A county press release said the construction around the Mehaffey Bridge Road Trail (also known as the Iowa River Trail), which connects Cedar Springs Drive and the Coralville Reservoir, is substantially complete and open for use.

“Minor work to the trail may occur over the oncoming weeks as the project is completed and intermittent Mehaffey Bridge Road/F28 daytime lane closures may be required as well,” the press release said.

Since 2017, the county has worked on miles of trails on a multimillion-dollar project to provide new amenities for cyclists and hikers while also bridging the divide between urban and rural Iowans.

“This spring, we were able to finish paving the remaining length of trail, paving the remaining driveway approaches, paving the new boat-ramp entrance, and building the north parking lot,” said Neil Shatek, the project manager for the Iowa River Trail in an email to The Daily Iowan. “Mehaffey Bridge Road traffic will no longer be hindered by construction activities.”
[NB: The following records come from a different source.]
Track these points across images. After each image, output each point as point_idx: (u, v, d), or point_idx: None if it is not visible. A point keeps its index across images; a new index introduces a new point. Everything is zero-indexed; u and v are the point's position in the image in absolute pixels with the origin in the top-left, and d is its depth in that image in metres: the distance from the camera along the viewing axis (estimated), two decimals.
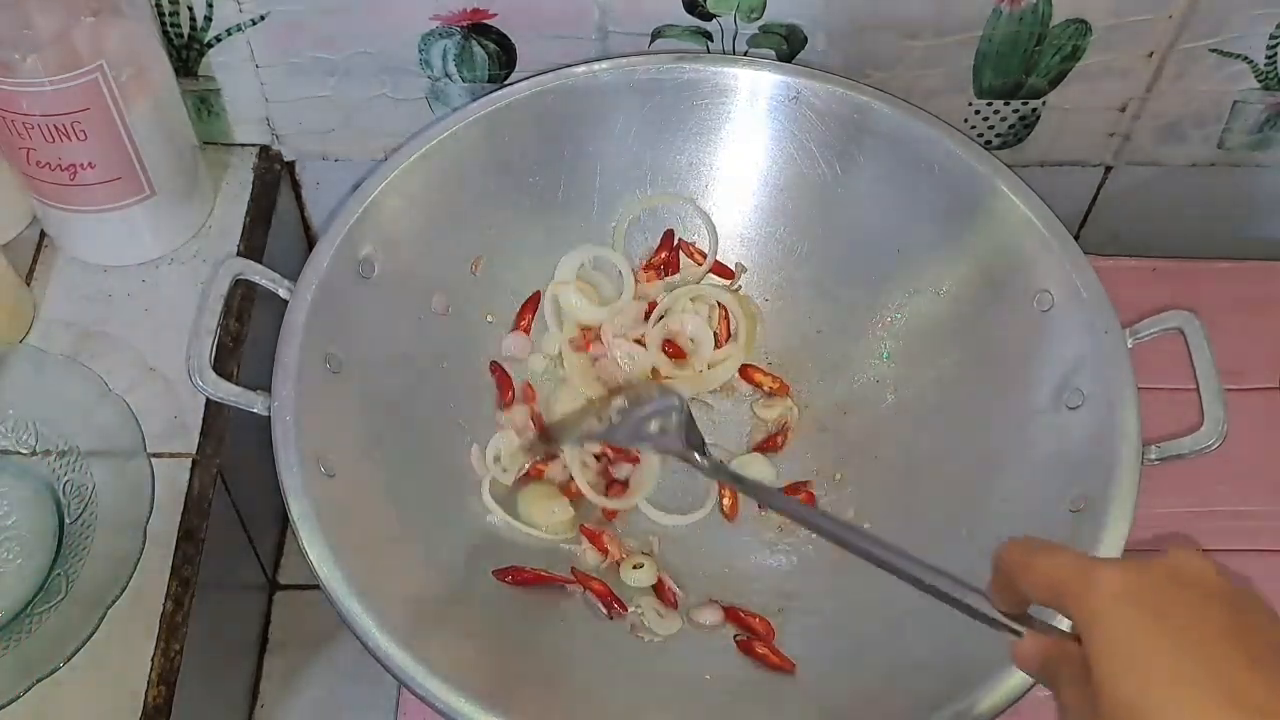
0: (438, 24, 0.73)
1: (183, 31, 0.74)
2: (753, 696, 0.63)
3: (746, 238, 0.76)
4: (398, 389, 0.68)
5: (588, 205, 0.75)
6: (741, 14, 0.73)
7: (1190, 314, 0.64)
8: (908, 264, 0.73)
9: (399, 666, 0.55)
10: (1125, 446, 0.61)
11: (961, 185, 0.69)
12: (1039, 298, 0.67)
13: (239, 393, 0.62)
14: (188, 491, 0.67)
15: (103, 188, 0.70)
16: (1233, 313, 0.78)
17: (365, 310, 0.67)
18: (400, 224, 0.68)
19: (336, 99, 0.78)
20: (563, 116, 0.72)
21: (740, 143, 0.74)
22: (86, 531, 0.63)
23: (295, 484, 0.59)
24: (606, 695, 0.62)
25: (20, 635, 0.60)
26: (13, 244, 0.76)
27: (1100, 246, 0.80)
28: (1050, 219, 0.67)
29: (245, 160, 0.81)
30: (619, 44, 0.74)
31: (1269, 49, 0.76)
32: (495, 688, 0.56)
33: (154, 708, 0.60)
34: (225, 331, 0.72)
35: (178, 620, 0.63)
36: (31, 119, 0.66)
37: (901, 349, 0.73)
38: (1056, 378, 0.65)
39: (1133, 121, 0.80)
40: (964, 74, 0.77)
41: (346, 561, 0.57)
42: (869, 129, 0.71)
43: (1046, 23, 0.73)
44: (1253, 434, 0.74)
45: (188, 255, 0.76)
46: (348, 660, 0.79)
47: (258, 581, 0.82)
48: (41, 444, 0.66)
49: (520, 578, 0.66)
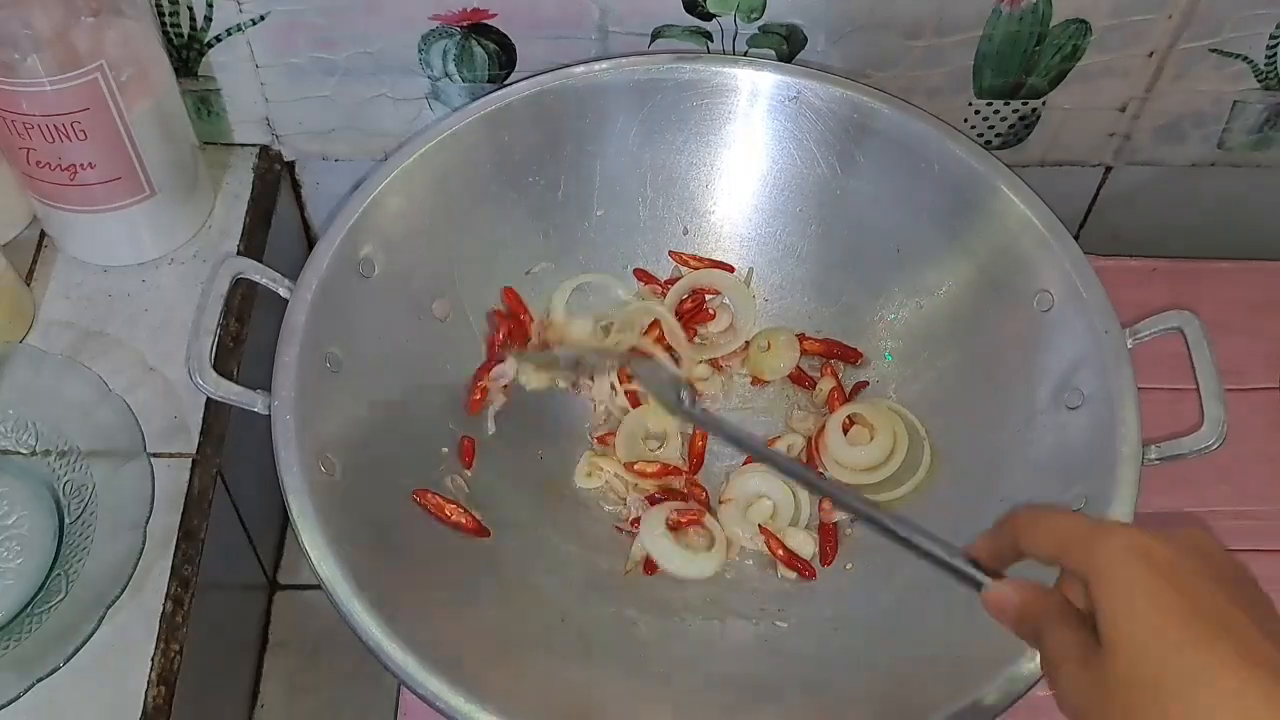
0: (437, 24, 0.73)
1: (183, 31, 0.74)
2: (755, 696, 0.63)
3: (746, 238, 0.76)
4: (398, 389, 0.68)
5: (588, 205, 0.75)
6: (741, 14, 0.73)
7: (1190, 314, 0.64)
8: (908, 264, 0.73)
9: (399, 666, 0.55)
10: (1125, 446, 0.61)
11: (961, 185, 0.69)
12: (1039, 298, 0.67)
13: (239, 392, 0.62)
14: (188, 491, 0.67)
15: (103, 188, 0.70)
16: (1233, 313, 0.78)
17: (365, 310, 0.67)
18: (400, 224, 0.68)
19: (336, 99, 0.78)
20: (563, 116, 0.72)
21: (740, 142, 0.74)
22: (86, 531, 0.63)
23: (295, 484, 0.59)
24: (609, 692, 0.62)
25: (20, 635, 0.60)
26: (13, 244, 0.76)
27: (1100, 246, 0.80)
28: (1050, 219, 0.67)
29: (245, 160, 0.81)
30: (619, 44, 0.74)
31: (1269, 49, 0.76)
32: (496, 687, 0.56)
33: (154, 708, 0.60)
34: (225, 331, 0.72)
35: (178, 620, 0.63)
36: (31, 119, 0.66)
37: (901, 349, 0.73)
38: (1056, 378, 0.65)
39: (1133, 121, 0.81)
40: (964, 74, 0.77)
41: (346, 561, 0.57)
42: (869, 129, 0.71)
43: (1046, 23, 0.74)
44: (1253, 434, 0.74)
45: (188, 255, 0.76)
46: (348, 660, 0.79)
47: (258, 581, 0.83)
48: (41, 444, 0.66)
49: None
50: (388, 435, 0.66)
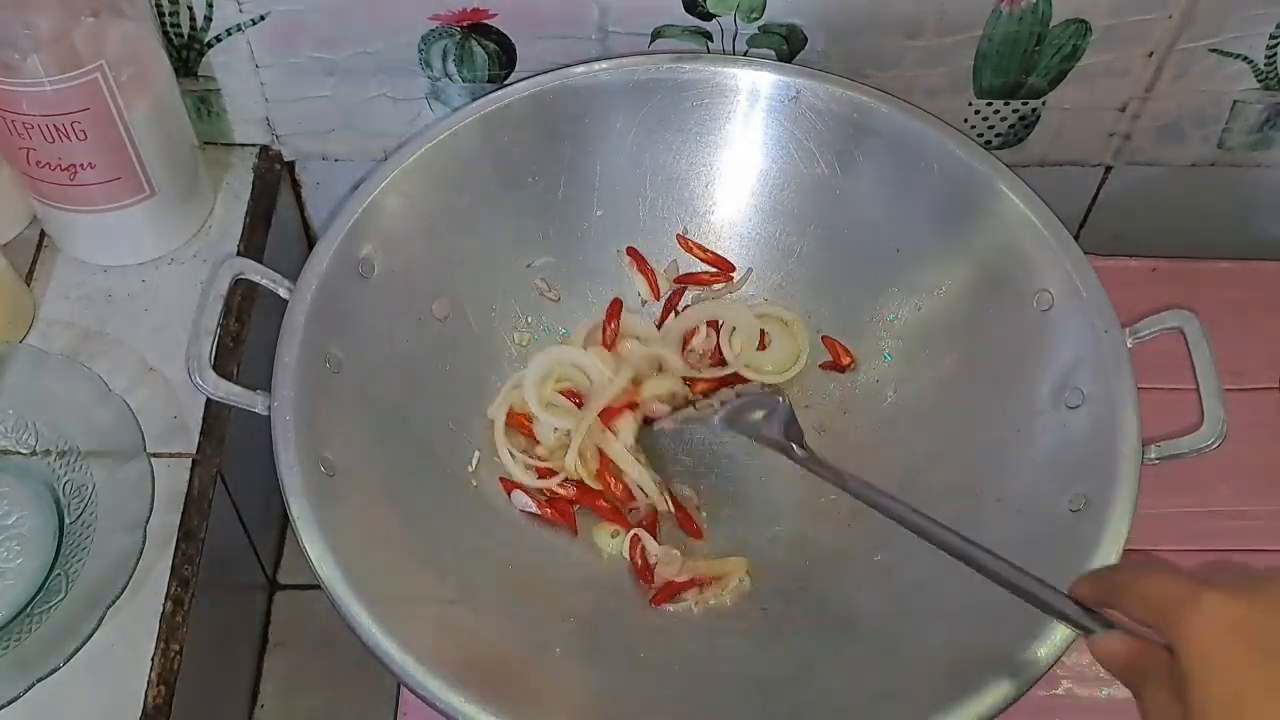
0: (437, 24, 0.73)
1: (183, 31, 0.74)
2: (755, 696, 0.62)
3: (746, 238, 0.76)
4: (398, 389, 0.68)
5: (587, 205, 0.75)
6: (741, 14, 0.73)
7: (1190, 314, 0.64)
8: (908, 264, 0.73)
9: (399, 666, 0.55)
10: (1125, 446, 0.61)
11: (961, 185, 0.69)
12: (1039, 298, 0.67)
13: (239, 393, 0.61)
14: (188, 491, 0.67)
15: (103, 188, 0.70)
16: (1233, 313, 0.78)
17: (365, 310, 0.67)
18: (400, 224, 0.68)
19: (336, 99, 0.78)
20: (563, 116, 0.72)
21: (740, 142, 0.74)
22: (86, 531, 0.63)
23: (295, 484, 0.59)
24: (610, 692, 0.62)
25: (20, 635, 0.60)
26: (13, 244, 0.76)
27: (1100, 246, 0.80)
28: (1050, 219, 0.67)
29: (245, 160, 0.81)
30: (619, 44, 0.74)
31: (1269, 49, 0.76)
32: (496, 687, 0.56)
33: (154, 708, 0.60)
34: (225, 331, 0.72)
35: (178, 620, 0.63)
36: (31, 119, 0.66)
37: (901, 349, 0.73)
38: (1056, 377, 0.65)
39: (1133, 121, 0.81)
40: (964, 74, 0.77)
41: (346, 561, 0.57)
42: (869, 129, 0.71)
43: (1046, 23, 0.74)
44: (1253, 434, 0.74)
45: (188, 255, 0.76)
46: (348, 660, 0.79)
47: (258, 581, 0.83)
48: (41, 444, 0.66)
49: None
50: (388, 435, 0.66)
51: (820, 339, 0.75)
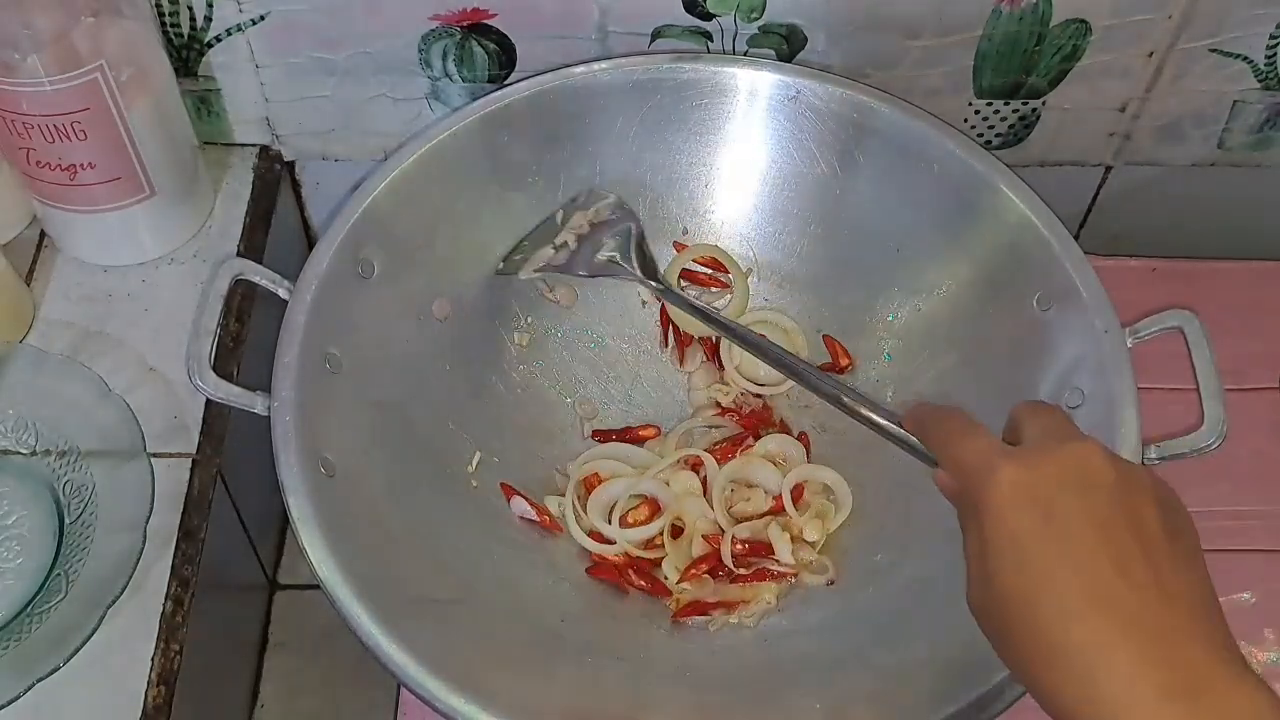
0: (437, 24, 0.73)
1: (183, 31, 0.74)
2: (755, 696, 0.63)
3: (746, 238, 0.76)
4: (398, 389, 0.68)
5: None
6: (741, 14, 0.73)
7: (1190, 314, 0.64)
8: (908, 264, 0.73)
9: (399, 666, 0.55)
10: (1125, 446, 0.61)
11: (961, 185, 0.69)
12: (1039, 298, 0.67)
13: (239, 393, 0.61)
14: (188, 491, 0.67)
15: (103, 188, 0.70)
16: (1233, 313, 0.78)
17: (365, 310, 0.67)
18: (400, 224, 0.68)
19: (336, 99, 0.78)
20: (563, 116, 0.72)
21: (740, 142, 0.74)
22: (86, 531, 0.63)
23: (295, 484, 0.59)
24: (609, 692, 0.62)
25: (20, 635, 0.60)
26: (13, 244, 0.76)
27: (1100, 246, 0.80)
28: (1050, 219, 0.67)
29: (245, 160, 0.81)
30: (619, 44, 0.74)
31: (1269, 49, 0.76)
32: (496, 687, 0.56)
33: (154, 708, 0.60)
34: (225, 331, 0.72)
35: (178, 620, 0.63)
36: (31, 119, 0.66)
37: (901, 349, 0.73)
38: (1056, 377, 0.65)
39: (1133, 121, 0.81)
40: (964, 74, 0.77)
41: (346, 561, 0.57)
42: (869, 129, 0.71)
43: (1046, 23, 0.74)
44: (1253, 434, 0.74)
45: (188, 255, 0.76)
46: (348, 660, 0.79)
47: (258, 581, 0.83)
48: (41, 444, 0.66)
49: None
50: (388, 435, 0.66)
51: (820, 339, 0.75)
RELATED: Multimillion dollar Johnson County trail projects near completion 

Since its opening, the Mehaffey Bridge Trail extension has seen use in hectic situations. Brad Freidhof, conservation program manager for the Johnson County Conservation Board, said the Big Rove bicycle event ran through the Iowa River Trail without a hitch. The newly constructed bridge dock was also able to remain open while the water at the Coralville Reservoir was high.

Despite work difficulties because of the recent summer heat, he said, the county established erosion control and vegetation around the trail as part of the finishing touches. Signage will be next.

Freidhof also said that unfortunately, a piece of the trail that runs through North Liberty has been taken out to accommodate construction on the new Grant Elementary School, and cyclists have had to find ways around it.

“It’s really increased the safety of [Mehaffey Bridge Road] by giving bikers a safe alternative,” he said.

Additionally, he said, work on Phase 3 of the Hoover Trail is set to start this summer.The phase will focus on finishing the trail pavement between Ely and Solon. The Hoover Trail has been in the works since its conception more than a decade ago; it is set to link Ely and Solon with Cedar Rapids. The 6-mile project is projected to cost $3.5 million.

The Iowa River Trail, with a cost of $1 million per mile, the more than 2 miles of trail is set to cost under $2.5 million.

The future of the county’s trail project is focused on a triangular trail network, connecting the Hoover Trail to West Branch and to connect the Clear Creek Trail to the Amana Colonies.